This past weekend, I had the privilege to participate in Cleveland GiveCamp 2016.  We completed 20 projects – mostly web sites on WordPress, Weebly, Wix, SquareSpace, Strikingly, Drupal… to name a few platforms.  There were a couple projects that weren’t websites – including one where they were helping the non-profit with scraping data.  For me, my heart and mind lived primarily in the arena that has been intriguing me again – security.

Why Security Seems Scary

We always joke nervously (and most secretly fear) about the hackers with the USB sticks and the malware they’re going to get us with.  We worry about the phishing when we realize that the email we clicked on was indeed a scam.  That person sniffing our network traffic, learning where we live because we filled out an unsecured form, and then doing stuff with that information – we fear that.  The bad things… the way media spins it… these things are scary.  The hackers are portrayed as bad.  Security guys are seen as scary… because so many people see the bad.  They tend to forget that as many bad guys are out there, there are good guys who care about those who are vulnerable.  This weekend, I had the privilege to assist some of the good guys who were there to check our work for vulnerabilities and make sure that our non-profits were secure.

My Security Ah-has

This weekend, I found myself challenging my fears a little.  This is what I’ve learned about myself:

  • I appreciated learning from them.
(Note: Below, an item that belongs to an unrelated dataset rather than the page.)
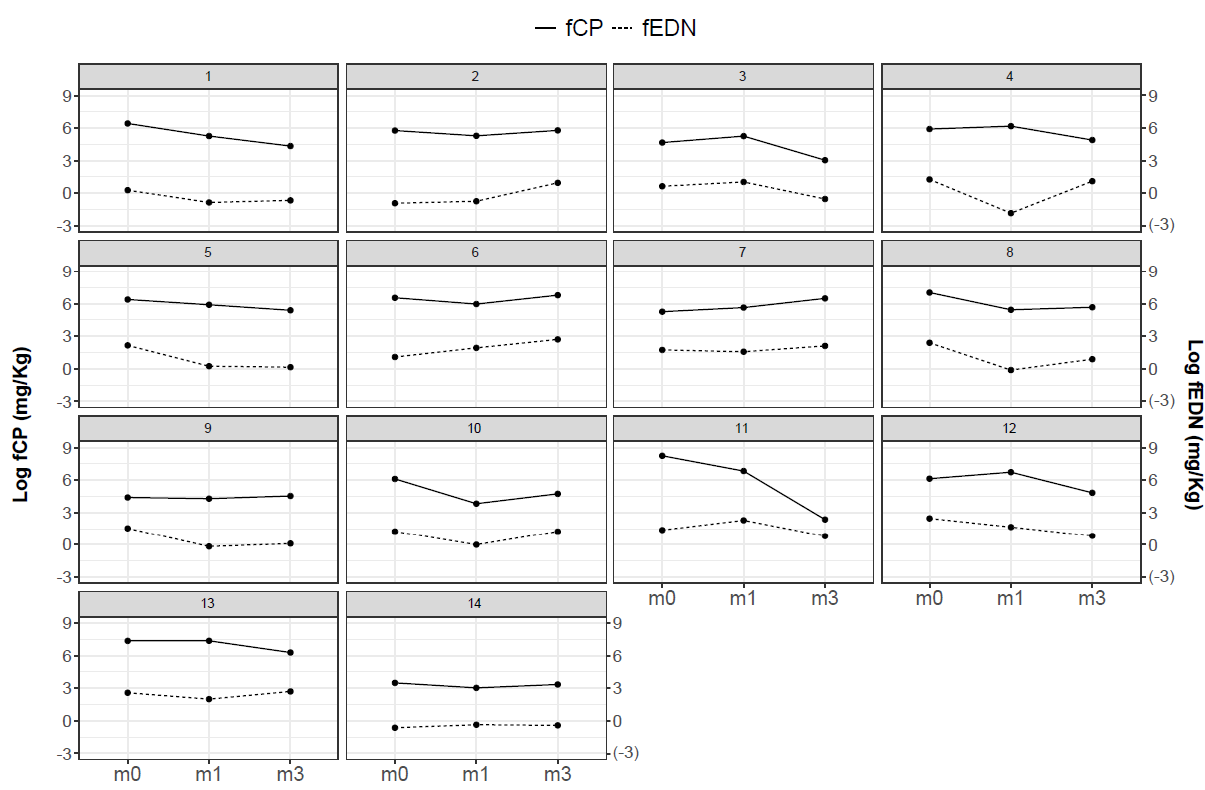
Figure 4. Individual evolution of fCP and fEDN over time in infants of G1 providing 3 samples. The dashed line represents fEDN and the solid line fCP. Variables were log-transformed to improve visualization.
My fears are actually my feeling vulnerable and like an impostor because I don’t have mad hacking chops like they do.  I also have a lot of respect for this group in particular – super knowledgeable and truly caring about helping the non-profits.  In reality, while I may still feel vulnerable, I have to realize that a developer/IT skill set and set of eyes can be a helpful thing.
  • I actually had fun writing PowerShell to help the GiveSec team out, so much so that I think I may see what else is out there and how I may be able to contribute.
  • I understand security enough that I was pretty angry when I had to say Security is so much more than just making sure credit card information is secure.  Yes, I had to explain this, and even more infuriating was having someone still walk away, not understanding our concerns and dismissing it as a parade of scare tactics.  *sigh*

So this year at Cleveland GiveCamp, I learned a lot about security teams and the various things they deal with.  I hope that I continue to follow my curiosity based on what I learned over GiveCamp and see if my dev ops mindset blossoms more this year.